Proposal penawaran AH sebagai Cawapres tidak akan punya bobot politik yang tinggi. Dan langkah itu tidak menguntungkan Golkar. Akan sangat baik bagi Golkar, jika AH legowo dan gelar konvensi. Sebab kesulitan utamanya Golkar adalah bukan pada Golkar, melainkan bobot dukungan publik pada AH yang kecil sekali.
Bagi saya, rumus hitungan politik Golkar menjadikan AH Capres dan atau menawarkan AH sebagai Cawapres tidaklah tepat.
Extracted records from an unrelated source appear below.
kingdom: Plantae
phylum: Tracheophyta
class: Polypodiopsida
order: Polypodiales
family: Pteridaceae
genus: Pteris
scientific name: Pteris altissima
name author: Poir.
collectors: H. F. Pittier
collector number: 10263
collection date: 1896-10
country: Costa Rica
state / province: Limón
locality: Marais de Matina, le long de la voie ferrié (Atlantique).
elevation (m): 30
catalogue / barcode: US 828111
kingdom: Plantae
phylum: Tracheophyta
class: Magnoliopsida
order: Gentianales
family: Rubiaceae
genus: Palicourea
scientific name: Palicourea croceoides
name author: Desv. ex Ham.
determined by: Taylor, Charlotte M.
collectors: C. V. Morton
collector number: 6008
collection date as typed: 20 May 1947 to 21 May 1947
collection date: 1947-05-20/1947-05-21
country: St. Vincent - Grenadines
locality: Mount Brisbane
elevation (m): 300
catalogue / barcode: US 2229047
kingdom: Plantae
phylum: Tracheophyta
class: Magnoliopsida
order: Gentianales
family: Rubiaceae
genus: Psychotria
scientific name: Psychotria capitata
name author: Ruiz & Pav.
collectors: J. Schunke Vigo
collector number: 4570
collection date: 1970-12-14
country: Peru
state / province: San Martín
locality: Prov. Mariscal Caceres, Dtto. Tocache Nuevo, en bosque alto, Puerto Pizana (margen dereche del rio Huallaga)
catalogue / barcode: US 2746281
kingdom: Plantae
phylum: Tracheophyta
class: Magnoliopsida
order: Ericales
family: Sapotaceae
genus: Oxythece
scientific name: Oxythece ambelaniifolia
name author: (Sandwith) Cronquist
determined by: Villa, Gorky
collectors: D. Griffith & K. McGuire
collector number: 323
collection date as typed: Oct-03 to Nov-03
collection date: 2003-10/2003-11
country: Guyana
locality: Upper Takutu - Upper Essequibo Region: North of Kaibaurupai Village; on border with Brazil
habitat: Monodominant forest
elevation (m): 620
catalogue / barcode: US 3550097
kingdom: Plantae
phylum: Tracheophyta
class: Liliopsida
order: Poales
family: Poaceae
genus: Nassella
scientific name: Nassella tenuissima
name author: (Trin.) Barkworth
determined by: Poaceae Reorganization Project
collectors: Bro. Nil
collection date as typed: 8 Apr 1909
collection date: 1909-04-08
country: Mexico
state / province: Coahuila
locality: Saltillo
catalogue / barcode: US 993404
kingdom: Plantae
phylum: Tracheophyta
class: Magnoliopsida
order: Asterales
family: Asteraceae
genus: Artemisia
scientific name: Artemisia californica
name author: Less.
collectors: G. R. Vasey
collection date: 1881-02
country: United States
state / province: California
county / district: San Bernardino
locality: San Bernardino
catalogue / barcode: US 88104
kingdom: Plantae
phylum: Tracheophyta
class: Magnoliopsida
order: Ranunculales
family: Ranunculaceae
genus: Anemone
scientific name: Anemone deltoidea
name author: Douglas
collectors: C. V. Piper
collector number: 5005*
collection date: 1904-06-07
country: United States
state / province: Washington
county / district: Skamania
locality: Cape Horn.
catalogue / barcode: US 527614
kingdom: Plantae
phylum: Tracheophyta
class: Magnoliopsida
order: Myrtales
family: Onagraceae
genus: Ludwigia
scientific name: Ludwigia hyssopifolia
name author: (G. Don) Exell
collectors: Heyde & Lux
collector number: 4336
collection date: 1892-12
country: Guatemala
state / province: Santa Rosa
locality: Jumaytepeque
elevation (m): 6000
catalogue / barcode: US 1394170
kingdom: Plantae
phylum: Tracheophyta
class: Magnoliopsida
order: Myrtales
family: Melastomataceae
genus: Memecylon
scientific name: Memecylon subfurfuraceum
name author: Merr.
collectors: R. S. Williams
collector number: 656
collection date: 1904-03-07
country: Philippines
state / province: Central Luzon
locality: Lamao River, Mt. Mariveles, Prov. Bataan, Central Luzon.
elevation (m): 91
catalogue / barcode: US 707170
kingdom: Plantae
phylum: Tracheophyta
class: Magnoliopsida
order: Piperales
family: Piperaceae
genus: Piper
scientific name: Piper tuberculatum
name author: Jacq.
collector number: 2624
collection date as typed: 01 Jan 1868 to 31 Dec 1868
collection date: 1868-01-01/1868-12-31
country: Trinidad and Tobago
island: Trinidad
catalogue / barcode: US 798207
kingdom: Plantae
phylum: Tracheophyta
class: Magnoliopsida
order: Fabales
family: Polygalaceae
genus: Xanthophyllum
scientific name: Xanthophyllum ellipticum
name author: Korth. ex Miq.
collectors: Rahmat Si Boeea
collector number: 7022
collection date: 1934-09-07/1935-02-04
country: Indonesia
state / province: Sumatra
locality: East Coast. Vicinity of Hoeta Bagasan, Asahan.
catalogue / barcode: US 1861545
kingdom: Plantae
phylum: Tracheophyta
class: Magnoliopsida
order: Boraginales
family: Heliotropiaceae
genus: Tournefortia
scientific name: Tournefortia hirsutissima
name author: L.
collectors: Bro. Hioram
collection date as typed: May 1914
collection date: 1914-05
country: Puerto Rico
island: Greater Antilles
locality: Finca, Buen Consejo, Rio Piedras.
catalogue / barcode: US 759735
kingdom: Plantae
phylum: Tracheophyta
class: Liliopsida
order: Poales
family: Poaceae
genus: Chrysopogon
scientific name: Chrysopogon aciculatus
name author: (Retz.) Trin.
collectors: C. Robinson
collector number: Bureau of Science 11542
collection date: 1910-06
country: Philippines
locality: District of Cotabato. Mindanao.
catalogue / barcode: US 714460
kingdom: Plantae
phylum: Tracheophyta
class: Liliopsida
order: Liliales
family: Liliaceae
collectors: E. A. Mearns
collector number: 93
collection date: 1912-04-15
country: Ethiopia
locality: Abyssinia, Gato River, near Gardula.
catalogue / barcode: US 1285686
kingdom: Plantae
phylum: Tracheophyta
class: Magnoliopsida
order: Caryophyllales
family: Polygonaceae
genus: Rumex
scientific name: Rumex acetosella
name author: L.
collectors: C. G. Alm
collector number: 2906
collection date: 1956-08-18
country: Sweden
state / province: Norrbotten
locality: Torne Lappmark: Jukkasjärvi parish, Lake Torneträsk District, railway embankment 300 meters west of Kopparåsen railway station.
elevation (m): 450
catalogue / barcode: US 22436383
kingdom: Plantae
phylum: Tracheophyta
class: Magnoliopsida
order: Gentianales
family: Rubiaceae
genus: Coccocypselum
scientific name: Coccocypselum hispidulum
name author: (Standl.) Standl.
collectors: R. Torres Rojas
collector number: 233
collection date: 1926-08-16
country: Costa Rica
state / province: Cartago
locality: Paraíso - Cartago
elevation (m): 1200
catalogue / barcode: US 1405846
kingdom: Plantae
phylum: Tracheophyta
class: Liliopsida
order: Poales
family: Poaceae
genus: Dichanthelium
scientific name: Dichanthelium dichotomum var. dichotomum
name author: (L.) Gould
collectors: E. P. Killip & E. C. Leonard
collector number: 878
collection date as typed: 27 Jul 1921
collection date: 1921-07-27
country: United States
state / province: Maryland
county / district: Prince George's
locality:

Golkar salah membuat diagnosa politik, sehingga terperangkap dalam perangkapnya sendiri. Mustahil bagi Golkar mendapatkan dua posisi, *pertama*, AH sulit jadi Capres, dan *Kedua*, AH juga akan sulit diterima sebagai Cawapres oleh Capres siapapun yang kelak diusung Golkar. Problemnya adalah rendahnya elektabilitas AH dan ditambah lagi sejumlah skandal dugaan korupsi yang melilitnya. Akibatnya stigma publik pada AH negatif, itulah yang menyebabkan survei dan posisi tawar AH rendah.